Re: OODL: Interpreter/NuParser

DeRobertis Sat, 12 Feb 2000 02:46:10 -0800
At 8:07 AM +1000 on 2/10/00, Paul Sutton wrote:
>Adrian: Anthony, I have been reviewing the things that are sitting around
>on my hard drive here at home and discovered a file "NuParser.png" which
>is a diagram of the conceptual foundation of NuParser.  There are a
>couple of things that concern me about this diagram but there is not
>enough information in the diagram to be sure that these concerns are
>founded, or to discuss them informatively.

I'm not sure to which diagram you are referring. Please send me a copy.
I don't have any file called "NuParser.png" around here. And the mail
archive search is down.

>
>Adrian: Has documentation relating to NuParser been uploaded to the UFP
>server yet?

No. NuParser is not done yet, and has not been documented yet. It has
online help, the incomplete version of which has been pasted to the end
of this message.

NOTE: NuParser is a parser generator, like bison. NuInterpreter is the
(presently nonexistant) new interpreter generated with NuParser instead
of Bison. Interpreter is the old snapshot from summer(?). The naming
confusion will be straitened out sometime. Anyone with suggestions for
better names should mail me.

>
>Adrian: Finally, I believe that FreeScripts are translated to nullCPU
>assembly which is then interpreted,

Yes.

>if this is still the case could any
>documentation relating to nullCPU assembly be uploaded as well?

Look in the Interpreter sources, in NullCPUInstr.h. That's the best
documentation availible. Most of it is fairly obvious (e.g., multiply),
some is based in HT (e.g., mod) and some in PPCAsm (e.g., bc).

Also, OTDisAsm.cp contains the disasembler and CodeRunner.cp the actual
emulator.

>It would also help with my
>understanding of C/C++

The Interpreter is _not_ a good place to try and understand C/C++. The
interpreter is the only place that when the choice is a 1% speed gain
vs. 100x more readability, the speed gain is chosen.

You can see all sorts of evils, such as a single string being used a
both a C and Pascal string in OTVar.h (which, stunningly, is
well-documented)





--- PRELIMINARY NUPARSER DOCS ---

Welcome to NuParser!

Contents
    Contents
    Introduction
    Warning
    General Operation
    Grammar
        Basic Syntax
        Specials
        More to Come Soon

Introduction
NuParser is an object-oriented, user-friendly, infinite-lookahead
finite(?)-state machine parser with a simple integrated lexical
analyzer.

NuParser is not intended to be used alone as an interpreter. Rather, it
is intended to be a frontend to a compiler (the compiler can, of
course, be part of an interpreter). For that reason, NuParser does not
use every possible hack in town to get the greatest possible speed.

- Information supplied -
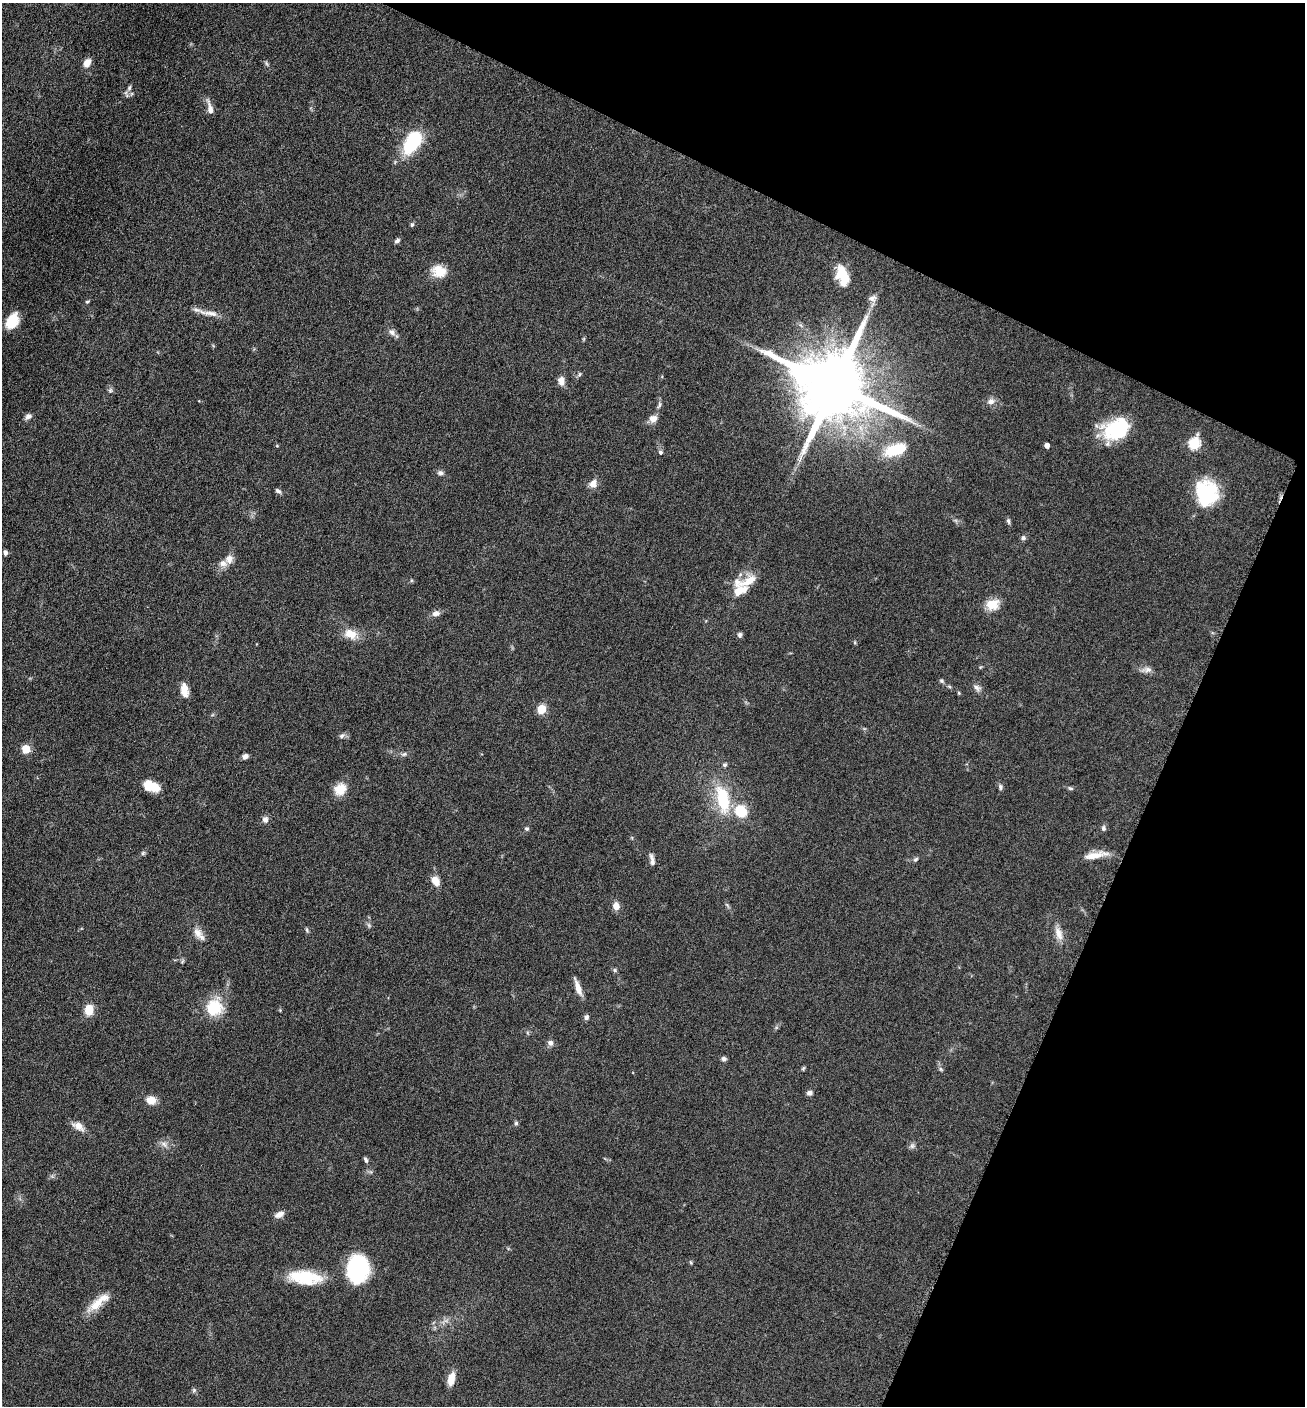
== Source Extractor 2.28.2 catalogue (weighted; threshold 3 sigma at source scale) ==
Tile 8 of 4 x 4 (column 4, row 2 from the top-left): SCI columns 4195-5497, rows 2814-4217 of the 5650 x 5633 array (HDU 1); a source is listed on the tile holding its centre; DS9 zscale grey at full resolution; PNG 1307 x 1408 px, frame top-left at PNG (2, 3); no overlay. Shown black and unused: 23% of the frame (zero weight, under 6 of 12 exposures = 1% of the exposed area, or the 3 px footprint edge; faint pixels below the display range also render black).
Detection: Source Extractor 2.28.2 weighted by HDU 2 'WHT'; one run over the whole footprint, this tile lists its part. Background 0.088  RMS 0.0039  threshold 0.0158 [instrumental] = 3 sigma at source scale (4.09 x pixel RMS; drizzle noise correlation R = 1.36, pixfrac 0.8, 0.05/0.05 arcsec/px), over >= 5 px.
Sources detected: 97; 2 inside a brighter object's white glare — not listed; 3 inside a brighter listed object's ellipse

- What is required -
In the mailing-list reply about NuParser, repeat the part that begins with the words containing "DeRobertis Sat, 12" and ends with "discuss them informatively.", swapping every "diagram" for "chart". Use only the text above to answer.

- Correct result -
DeRobertis Sat, 12 Feb 2000 02:46:10 -0800
At 8:07 AM +1000 on 2/10/00, Paul Sutton wrote:
>Adrian: Anthony, I have been reviewing the things that are sitting around
>on my hard drive here at home and discovered a file "NuParser.png" which
>is a chart of the conceptual foundation of NuParser.  There are a
>couple of things that concern me about this chart but there is not
>enough information in the chart to be sure that these concerns are
>founded, or to discuss them informatively.